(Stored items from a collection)

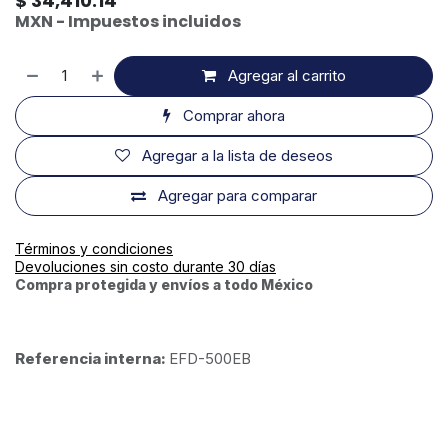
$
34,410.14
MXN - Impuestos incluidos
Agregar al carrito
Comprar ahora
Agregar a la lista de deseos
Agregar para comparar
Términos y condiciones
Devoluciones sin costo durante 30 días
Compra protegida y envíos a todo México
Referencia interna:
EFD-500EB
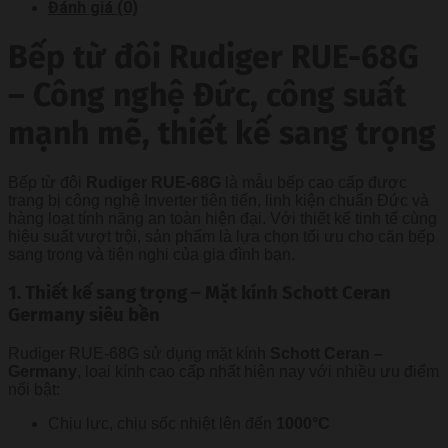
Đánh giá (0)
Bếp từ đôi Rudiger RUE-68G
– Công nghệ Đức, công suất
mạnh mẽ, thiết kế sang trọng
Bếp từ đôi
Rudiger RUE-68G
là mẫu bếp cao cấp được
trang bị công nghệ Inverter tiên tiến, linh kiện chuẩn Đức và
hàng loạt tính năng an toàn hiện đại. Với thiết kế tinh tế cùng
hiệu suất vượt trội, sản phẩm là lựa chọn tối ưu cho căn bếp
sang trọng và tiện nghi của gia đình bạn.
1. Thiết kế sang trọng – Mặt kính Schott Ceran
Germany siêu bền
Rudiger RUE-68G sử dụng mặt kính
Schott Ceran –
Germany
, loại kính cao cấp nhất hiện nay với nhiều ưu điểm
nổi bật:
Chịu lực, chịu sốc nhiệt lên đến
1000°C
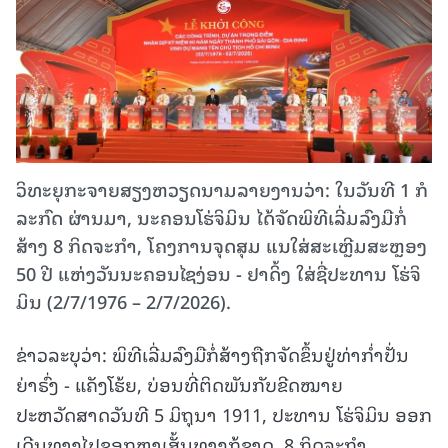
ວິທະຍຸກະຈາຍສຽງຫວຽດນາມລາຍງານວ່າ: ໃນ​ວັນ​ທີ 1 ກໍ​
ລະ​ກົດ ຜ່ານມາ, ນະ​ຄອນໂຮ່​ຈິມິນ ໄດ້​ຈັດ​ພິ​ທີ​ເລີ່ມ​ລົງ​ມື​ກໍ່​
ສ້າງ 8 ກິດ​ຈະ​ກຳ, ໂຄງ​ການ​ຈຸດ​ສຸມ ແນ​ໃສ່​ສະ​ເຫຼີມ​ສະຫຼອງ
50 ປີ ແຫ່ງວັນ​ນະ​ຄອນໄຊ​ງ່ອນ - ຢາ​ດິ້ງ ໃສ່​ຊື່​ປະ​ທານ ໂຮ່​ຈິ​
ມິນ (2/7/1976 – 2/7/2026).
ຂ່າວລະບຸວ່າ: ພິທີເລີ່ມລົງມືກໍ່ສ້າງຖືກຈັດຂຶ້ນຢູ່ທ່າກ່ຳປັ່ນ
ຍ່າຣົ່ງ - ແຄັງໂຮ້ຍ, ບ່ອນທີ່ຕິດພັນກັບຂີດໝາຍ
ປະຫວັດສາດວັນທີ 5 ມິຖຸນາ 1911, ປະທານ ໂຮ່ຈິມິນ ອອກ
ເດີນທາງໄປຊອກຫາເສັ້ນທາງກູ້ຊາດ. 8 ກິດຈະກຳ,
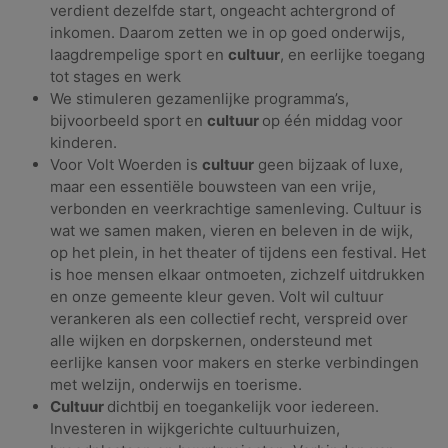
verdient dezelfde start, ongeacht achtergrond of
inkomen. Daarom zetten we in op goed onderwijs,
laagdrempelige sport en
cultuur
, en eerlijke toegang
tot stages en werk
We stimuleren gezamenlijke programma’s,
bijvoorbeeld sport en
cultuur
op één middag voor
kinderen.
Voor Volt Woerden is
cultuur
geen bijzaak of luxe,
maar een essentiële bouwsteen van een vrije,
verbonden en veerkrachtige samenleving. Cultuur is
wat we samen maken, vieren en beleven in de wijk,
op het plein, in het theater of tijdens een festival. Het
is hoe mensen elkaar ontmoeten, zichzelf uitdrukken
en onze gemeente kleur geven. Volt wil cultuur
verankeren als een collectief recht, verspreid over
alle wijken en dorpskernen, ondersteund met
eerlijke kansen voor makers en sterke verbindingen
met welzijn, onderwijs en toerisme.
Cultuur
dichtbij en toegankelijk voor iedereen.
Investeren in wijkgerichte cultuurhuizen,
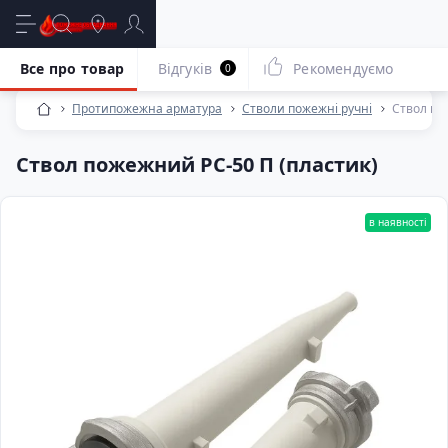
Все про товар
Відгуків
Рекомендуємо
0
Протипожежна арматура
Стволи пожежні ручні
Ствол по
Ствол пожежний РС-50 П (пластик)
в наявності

**PROMPT**
What is wanted is a word-for-word restatement of the entries, without their images.

**ANSWER TO THIS EXERCISE**
$
34,410.14
MXN - Impuestos incluidos
Agregar al carrito
Comprar ahora
Agregar a la lista de deseos
Agregar para comparar
Términos y condiciones
Devoluciones sin costo durante 30 días
Compra protegida y envíos a todo México
Referencia interna:
EFD-500EB
Đánh giá (0)
Bếp từ đôi Rudiger RUE-68G
– Công nghệ Đức, công suất
mạnh mẽ, thiết kế sang trọng
Bếp từ đôi
Rudiger RUE-68G
là mẫu bếp cao cấp được
trang bị công nghệ Inverter tiên tiến, linh kiện chuẩn Đức và
hàng loạt tính năng an toàn hiện đại. Với thiết kế tinh tế cùng
hiệu suất vượt trội, sản phẩm là lựa chọn tối ưu cho căn bếp
sang trọng và tiện nghi của gia đình bạn.
1. Thiết kế sang trọng – Mặt kính Schott Ceran
Germany siêu bền
Rudiger RUE-68G sử dụng mặt kính
Schott Ceran –
Germany
, loại kính cao cấp nhất hiện nay với nhiều ưu điểm
nổi bật:
Chịu lực, chịu sốc nhiệt lên đến
1000°C
ວິທະຍຸກະຈາຍສຽງຫວຽດນາມລາຍງານວ່າ: ໃນ​ວັນ​ທີ 1 ກໍ​
ລະ​ກົດ ຜ່ານມາ, ນະ​ຄອນໂຮ່​ຈິມິນ ໄດ້​ຈັດ​ພິ​ທີ​ເລີ່ມ​ລົງ​ມື​ກໍ່​
ສ້າງ 8 ກິດ​ຈະ​ກຳ, ໂຄງ​ການ​ຈຸດ​ສຸມ ແນ​ໃສ່​ສະ​ເຫຼີມ​ສະຫຼອງ
50 ປີ ແຫ່ງວັນ​ນະ​ຄອນໄຊ​ງ່ອນ - ຢາ​ດິ້ງ ໃສ່​ຊື່​ປະ​ທານ ໂຮ່​ຈິ​
ມິນ (2/7/1976 – 2/7/2026).
ຂ່າວລະບຸວ່າ: ພິທີເລີ່ມລົງມືກໍ່ສ້າງຖືກຈັດຂຶ້ນຢູ່ທ່າກ່ຳປັ່ນ
ຍ່າຣົ່ງ - ແຄັງໂຮ້ຍ, ບ່ອນທີ່ຕິດພັນກັບຂີດໝາຍ
ປະຫວັດສາດວັນທີ 5 ມິຖຸນາ 1911, ປະທານ ໂຮ່ຈິມິນ ອອກ
ເດີນທາງໄປຊອກຫາເສັ້ນທາງກູ້ຊາດ. 8 ກິດຈະກຳ,
verdient dezelfde start, ongeacht achtergrond of
inkomen. Daarom zetten we in op goed onderwijs,
laagdrempelige sport en
cultuur
, en eerlijke toegang
tot stages en werk
We stimuleren gezamenlijke programma’s,
bijvoorbeeld sport en
cultuur
op één middag voor
kinderen.
Voor Volt Woerden is
cultuur
geen bijzaak of luxe,
maar een essentiële bouwsteen van een vrije,
verbonden en veerkrachtige samenleving. Cultuur is
wat we samen maken, vieren en beleven in de wijk,
op het plein, in het theater of tijdens een festival. Het
is hoe mensen elkaar ontmoeten, zichzelf uitdrukken
en onze gemeente kleur geven. Volt wil cultuur
verankeren als een collectief recht, verspreid over
alle wijken en dorpskernen, ondersteund met
eerlijke kansen voor makers en sterke verbindingen
met welzijn, onderwijs en toerisme.
Cultuur
dichtbij en toegankelijk voor iedereen.
Investeren in wijkgerichte cultuurhuizen,
Все про товар
Відгуків
Рекомендуємо
0
Протипожежна арматура
Стволи пожежні ручні
Ствол по
Ствол пожежний РС-50 П (пластик)
в наявності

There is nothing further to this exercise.